**SUPPLIED TEXT**
[Start of section]

FUTURE TRENDS ::
Media and entertainment revenues in the United States grew at more than twice the rate of inflation (9.8 percent per year) between 1992 and 1998, to $488 billion. The combined revenues of these exploding economic sectors, which run the gamut from TV to phone service, print to the Internet, movies to spectator sports, are expected to grow an average of 8.3 percent per year to top the $1 trillion mark in 10 years.
By 2008, the major change in film revenues is expected to come from emerging technologies that have existed for several years but have not yet been a major factor - pay-per-view, direct broadcast satellite, and video-on-demand. By the end of the last decade, the theatrical box office dipped to 25% of worldwide revenues and is expected to take a slight dip again to 24.4%. Home video, which had been decreasing in importance throughout the 1990’s, will see a significant decrease from 41% of total revenues to 35.7%.
New technologies are volatile in their movements and can change at any time. DVD, for example, which came into the American market later than expected due to problems with determining standards, is now supported by all the major studios. What impact will the new technologies have on theater attendance? Many different projections appear in the news media. A 500 channel television universe seems less certain than it did 10 years ago. Most experts believe that theatrical exhibition will always be the vehicle that drives the popularity of products played in the home and other outlets. However, new digital technology for exhibition has recently been developed that will dynamically lower the cost of filmmaking in the next 5 to 10 years. New technologies aside, theatrical exhibition is not likely to disappear during our lifetime and continues to flourish.
THE MARKET ::
An independent film goes through the same process from development and pre-production through production and post-production as a studio film. In this case, however, development and pre-production may involve only one or two people, and the entrepreneur, whether producer or director, maintains control over the final product.
An independent company is one that finds its production financing outside of the studios. It may be distributed by a studio, but negative cost has been found from other sources. Many of the large production companies started with the success of a single film. Carolco was built on the success of “Rambo III” and “Terminator II”; New Line Cinema achieved prominence and clout with the “Nightmare on Elm Street” series.

[End of section]

Records from a data collection:
[Start of section]

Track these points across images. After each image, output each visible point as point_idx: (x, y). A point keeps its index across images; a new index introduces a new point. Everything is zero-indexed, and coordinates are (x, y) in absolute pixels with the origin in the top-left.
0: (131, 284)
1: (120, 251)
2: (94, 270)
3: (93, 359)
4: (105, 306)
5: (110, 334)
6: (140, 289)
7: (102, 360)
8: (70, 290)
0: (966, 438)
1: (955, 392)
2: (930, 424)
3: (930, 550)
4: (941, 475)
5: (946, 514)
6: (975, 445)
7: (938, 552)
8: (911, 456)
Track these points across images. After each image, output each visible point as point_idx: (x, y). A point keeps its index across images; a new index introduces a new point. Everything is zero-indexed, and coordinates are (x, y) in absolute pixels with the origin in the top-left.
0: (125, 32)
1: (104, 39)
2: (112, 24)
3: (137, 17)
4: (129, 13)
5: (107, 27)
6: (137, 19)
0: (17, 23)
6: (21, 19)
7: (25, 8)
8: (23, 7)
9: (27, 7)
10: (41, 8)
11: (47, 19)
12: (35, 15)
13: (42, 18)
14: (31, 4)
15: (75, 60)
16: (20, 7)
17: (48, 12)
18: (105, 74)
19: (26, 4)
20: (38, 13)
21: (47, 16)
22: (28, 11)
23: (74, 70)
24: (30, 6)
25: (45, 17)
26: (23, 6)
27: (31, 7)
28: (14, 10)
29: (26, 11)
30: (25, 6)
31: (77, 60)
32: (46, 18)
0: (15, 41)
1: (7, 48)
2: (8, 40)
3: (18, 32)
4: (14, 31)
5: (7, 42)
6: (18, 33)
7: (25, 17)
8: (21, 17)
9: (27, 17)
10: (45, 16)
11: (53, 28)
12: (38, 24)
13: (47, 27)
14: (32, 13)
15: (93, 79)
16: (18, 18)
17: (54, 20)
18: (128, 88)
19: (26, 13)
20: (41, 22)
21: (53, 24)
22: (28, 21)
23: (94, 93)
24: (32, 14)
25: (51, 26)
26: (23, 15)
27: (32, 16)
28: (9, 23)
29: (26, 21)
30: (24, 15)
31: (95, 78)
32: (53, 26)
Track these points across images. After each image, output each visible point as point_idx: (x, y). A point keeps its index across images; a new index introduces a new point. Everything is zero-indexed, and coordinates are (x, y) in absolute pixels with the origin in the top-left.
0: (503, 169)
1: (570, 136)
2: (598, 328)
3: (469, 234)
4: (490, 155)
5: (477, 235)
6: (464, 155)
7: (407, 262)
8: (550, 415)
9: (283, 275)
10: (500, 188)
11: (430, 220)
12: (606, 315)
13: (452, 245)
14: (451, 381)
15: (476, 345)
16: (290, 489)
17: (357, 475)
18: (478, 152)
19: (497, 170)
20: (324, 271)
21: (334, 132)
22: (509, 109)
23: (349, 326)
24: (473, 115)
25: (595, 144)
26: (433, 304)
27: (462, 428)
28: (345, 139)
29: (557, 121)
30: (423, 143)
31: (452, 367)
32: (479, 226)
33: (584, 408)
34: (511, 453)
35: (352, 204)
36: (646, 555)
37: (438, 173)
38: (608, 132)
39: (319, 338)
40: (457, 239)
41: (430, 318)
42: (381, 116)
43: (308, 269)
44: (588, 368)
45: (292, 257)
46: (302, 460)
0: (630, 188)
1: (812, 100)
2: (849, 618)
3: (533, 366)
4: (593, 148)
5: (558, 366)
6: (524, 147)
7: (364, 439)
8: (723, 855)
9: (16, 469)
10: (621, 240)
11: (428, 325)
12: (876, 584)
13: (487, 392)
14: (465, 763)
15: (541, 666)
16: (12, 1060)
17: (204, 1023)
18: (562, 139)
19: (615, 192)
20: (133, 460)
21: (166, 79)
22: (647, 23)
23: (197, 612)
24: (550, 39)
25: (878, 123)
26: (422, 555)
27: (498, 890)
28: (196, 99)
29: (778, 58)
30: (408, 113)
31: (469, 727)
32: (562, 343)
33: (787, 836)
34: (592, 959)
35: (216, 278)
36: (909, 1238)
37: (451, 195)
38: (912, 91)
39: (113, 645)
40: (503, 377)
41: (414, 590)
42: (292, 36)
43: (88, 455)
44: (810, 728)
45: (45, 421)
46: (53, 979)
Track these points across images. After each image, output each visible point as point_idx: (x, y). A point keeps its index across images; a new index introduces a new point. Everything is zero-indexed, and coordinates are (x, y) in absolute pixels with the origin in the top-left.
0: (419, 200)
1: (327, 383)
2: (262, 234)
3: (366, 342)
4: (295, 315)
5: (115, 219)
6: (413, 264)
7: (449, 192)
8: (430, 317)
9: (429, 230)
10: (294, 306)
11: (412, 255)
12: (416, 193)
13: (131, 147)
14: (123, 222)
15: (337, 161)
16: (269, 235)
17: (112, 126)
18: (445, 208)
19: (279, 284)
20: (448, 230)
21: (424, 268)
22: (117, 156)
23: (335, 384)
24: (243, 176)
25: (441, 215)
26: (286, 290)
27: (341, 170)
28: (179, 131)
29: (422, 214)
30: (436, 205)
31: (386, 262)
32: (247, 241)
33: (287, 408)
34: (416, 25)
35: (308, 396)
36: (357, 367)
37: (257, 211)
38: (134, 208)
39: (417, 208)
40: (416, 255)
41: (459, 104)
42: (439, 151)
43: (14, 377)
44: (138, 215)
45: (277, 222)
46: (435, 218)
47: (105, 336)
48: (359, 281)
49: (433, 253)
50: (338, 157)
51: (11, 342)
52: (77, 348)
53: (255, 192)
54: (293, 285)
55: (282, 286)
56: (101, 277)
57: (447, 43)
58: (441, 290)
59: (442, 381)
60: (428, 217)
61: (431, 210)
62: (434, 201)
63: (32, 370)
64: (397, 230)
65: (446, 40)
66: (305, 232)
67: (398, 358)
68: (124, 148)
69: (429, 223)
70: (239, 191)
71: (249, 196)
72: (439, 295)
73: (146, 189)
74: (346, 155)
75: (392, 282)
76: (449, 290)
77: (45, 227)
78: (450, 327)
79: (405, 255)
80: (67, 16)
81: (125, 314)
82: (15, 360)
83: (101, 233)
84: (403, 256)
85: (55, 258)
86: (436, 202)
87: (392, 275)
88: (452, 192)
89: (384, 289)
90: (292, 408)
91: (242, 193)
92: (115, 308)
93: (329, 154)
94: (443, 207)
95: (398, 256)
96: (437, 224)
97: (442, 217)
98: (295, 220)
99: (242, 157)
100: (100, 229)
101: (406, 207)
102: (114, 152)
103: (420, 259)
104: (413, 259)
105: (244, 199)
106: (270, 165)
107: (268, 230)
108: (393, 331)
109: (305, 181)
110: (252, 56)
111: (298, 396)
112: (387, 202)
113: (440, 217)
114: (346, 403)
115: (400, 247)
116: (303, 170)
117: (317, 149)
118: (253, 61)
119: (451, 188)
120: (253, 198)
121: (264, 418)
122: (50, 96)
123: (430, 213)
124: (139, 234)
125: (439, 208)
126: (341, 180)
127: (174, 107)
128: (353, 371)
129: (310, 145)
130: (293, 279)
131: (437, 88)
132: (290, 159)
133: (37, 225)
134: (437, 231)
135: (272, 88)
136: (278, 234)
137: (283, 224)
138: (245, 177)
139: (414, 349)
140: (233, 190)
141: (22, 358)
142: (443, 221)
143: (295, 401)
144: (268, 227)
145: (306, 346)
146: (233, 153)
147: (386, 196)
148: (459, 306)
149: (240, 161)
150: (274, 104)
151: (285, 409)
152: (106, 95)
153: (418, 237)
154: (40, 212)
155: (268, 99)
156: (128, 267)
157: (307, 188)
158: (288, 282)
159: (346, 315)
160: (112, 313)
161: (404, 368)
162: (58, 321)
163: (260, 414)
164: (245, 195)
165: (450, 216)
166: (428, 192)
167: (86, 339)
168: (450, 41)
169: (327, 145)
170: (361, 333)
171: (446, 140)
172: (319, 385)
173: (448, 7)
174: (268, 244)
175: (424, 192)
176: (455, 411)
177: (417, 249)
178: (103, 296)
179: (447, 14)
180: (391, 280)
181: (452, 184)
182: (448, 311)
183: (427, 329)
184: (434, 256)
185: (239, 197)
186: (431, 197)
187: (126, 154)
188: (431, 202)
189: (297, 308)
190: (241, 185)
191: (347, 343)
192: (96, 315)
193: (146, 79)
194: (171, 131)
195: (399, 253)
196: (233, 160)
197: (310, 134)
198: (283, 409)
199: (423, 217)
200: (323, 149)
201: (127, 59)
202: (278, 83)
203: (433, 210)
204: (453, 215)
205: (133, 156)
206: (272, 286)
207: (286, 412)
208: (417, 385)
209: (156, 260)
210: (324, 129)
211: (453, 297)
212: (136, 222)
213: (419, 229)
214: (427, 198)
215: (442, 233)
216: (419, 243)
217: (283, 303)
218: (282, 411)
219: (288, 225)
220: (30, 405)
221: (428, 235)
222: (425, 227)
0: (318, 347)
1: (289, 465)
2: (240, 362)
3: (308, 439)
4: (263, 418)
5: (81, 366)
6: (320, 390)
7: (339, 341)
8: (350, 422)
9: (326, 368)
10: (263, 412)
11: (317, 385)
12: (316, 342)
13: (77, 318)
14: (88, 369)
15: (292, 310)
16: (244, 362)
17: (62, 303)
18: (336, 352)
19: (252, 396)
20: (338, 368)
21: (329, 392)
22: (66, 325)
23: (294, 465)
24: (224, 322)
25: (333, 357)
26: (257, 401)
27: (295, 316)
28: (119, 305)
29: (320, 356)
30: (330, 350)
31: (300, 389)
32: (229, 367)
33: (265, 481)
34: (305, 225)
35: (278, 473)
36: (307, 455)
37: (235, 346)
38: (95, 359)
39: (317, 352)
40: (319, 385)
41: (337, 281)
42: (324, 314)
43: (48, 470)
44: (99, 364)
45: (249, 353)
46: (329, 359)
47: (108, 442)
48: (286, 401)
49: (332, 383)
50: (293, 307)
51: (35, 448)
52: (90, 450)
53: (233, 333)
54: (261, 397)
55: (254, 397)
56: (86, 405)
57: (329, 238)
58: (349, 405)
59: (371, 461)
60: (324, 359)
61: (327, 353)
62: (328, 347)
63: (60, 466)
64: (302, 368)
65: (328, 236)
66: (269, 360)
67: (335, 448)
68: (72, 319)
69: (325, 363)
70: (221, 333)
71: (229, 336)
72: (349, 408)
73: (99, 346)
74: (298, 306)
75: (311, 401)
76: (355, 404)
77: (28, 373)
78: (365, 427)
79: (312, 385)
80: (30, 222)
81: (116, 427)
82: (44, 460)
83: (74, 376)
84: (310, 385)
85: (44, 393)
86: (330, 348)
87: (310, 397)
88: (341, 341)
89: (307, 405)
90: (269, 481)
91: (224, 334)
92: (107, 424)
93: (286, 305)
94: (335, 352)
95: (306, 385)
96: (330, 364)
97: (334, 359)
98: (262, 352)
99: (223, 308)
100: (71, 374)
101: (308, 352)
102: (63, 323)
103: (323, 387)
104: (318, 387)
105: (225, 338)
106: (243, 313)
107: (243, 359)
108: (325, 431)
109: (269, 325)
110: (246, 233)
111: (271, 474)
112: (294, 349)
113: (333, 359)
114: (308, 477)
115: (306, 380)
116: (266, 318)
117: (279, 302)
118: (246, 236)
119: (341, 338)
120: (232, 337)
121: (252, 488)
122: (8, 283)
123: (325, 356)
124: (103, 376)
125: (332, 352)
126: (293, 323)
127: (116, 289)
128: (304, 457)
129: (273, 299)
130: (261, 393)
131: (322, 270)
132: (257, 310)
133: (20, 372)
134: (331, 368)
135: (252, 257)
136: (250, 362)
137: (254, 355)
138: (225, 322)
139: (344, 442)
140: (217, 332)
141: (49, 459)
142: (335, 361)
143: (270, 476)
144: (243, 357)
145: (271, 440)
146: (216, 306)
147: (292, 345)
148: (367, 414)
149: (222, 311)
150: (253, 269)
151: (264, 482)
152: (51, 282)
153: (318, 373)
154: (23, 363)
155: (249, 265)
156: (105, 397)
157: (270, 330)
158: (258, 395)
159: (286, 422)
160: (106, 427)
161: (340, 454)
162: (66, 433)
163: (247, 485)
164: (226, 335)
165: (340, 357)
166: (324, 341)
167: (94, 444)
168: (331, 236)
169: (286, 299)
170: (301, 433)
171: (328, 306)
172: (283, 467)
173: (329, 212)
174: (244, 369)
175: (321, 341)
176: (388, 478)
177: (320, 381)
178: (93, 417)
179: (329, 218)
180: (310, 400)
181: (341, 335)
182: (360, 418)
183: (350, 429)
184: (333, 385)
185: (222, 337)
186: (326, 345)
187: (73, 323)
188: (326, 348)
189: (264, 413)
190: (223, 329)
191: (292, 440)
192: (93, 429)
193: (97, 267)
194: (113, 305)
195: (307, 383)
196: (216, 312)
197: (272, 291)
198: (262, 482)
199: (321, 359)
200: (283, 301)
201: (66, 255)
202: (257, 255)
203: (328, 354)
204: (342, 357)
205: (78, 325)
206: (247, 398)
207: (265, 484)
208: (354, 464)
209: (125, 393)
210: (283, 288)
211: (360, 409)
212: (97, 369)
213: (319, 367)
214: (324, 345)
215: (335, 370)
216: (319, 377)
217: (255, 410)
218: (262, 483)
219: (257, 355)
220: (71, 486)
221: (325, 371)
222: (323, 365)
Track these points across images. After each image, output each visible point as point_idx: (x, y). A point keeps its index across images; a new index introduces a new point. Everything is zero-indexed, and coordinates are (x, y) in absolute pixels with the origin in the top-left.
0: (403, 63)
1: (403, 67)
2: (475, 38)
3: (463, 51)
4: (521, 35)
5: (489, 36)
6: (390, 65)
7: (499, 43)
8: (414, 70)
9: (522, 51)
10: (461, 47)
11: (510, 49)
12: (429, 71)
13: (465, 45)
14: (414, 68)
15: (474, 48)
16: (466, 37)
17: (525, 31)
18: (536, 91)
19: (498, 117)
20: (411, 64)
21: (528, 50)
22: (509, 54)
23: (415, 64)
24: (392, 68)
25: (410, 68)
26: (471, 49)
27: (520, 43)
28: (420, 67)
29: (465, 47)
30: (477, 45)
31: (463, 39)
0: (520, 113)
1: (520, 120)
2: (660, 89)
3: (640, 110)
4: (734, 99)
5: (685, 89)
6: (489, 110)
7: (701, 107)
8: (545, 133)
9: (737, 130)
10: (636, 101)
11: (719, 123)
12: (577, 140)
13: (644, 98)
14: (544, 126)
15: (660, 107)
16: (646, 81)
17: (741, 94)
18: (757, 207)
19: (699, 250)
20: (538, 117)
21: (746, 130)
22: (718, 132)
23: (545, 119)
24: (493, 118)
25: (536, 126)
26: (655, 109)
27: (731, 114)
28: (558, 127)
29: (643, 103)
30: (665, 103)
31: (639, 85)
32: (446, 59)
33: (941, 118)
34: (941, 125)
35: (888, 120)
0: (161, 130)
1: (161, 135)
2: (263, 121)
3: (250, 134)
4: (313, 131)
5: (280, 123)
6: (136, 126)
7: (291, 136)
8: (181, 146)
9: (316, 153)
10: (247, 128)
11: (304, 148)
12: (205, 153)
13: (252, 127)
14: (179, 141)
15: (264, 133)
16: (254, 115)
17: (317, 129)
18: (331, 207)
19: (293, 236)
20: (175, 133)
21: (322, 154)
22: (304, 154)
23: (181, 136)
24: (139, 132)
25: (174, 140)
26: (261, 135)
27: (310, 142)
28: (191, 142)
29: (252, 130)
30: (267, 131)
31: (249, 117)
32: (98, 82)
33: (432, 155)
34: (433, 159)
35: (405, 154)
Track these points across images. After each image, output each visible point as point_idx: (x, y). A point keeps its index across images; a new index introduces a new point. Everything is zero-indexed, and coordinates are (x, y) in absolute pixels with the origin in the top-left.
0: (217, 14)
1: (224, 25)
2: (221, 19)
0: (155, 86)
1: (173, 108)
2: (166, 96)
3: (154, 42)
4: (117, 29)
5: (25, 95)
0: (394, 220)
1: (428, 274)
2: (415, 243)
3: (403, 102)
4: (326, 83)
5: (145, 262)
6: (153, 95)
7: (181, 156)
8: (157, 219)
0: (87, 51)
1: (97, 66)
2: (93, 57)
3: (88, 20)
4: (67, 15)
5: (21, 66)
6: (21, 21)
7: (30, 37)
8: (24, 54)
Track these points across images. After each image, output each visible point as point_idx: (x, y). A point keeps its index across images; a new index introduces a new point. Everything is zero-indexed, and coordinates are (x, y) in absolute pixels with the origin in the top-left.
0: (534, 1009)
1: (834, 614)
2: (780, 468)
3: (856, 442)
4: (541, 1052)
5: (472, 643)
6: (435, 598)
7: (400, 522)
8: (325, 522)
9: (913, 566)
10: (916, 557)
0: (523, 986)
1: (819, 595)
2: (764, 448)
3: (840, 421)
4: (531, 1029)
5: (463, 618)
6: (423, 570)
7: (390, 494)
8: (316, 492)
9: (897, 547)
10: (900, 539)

[End of section]

**TASKS TO CARRY OUT**
1. Reproduce the portion of the film industry text that opens with the words containing "By 2008, the" and closes with "revenues to 35.7%.", substituting "ticket sales" for "box office".
2. Identify every emerging technology that the film industry text expects to bring about the major change in film revenues by 2008.
The records bear no relation to the film industry text.

**SOLVED PROBLEMS**
1.
By 2008, the major change in film revenues is expected to come from emerging technologies that have existed for several years but have not yet been a major factor - pay-per-view, direct broadcast satellite, and video-on-demand. By the end of the last decade, the theatrical ticket sales dipped to 25% of worldwide revenues and is expected to take a slight dip again to 24.4%. Home video, which had been decreasing in importance throughout the 1990’s, will see a significant decrease from 41% of total revenues to 35.7%.

2.
- Pay-per-view
- Direct broadcast satellite
- Video-on-demand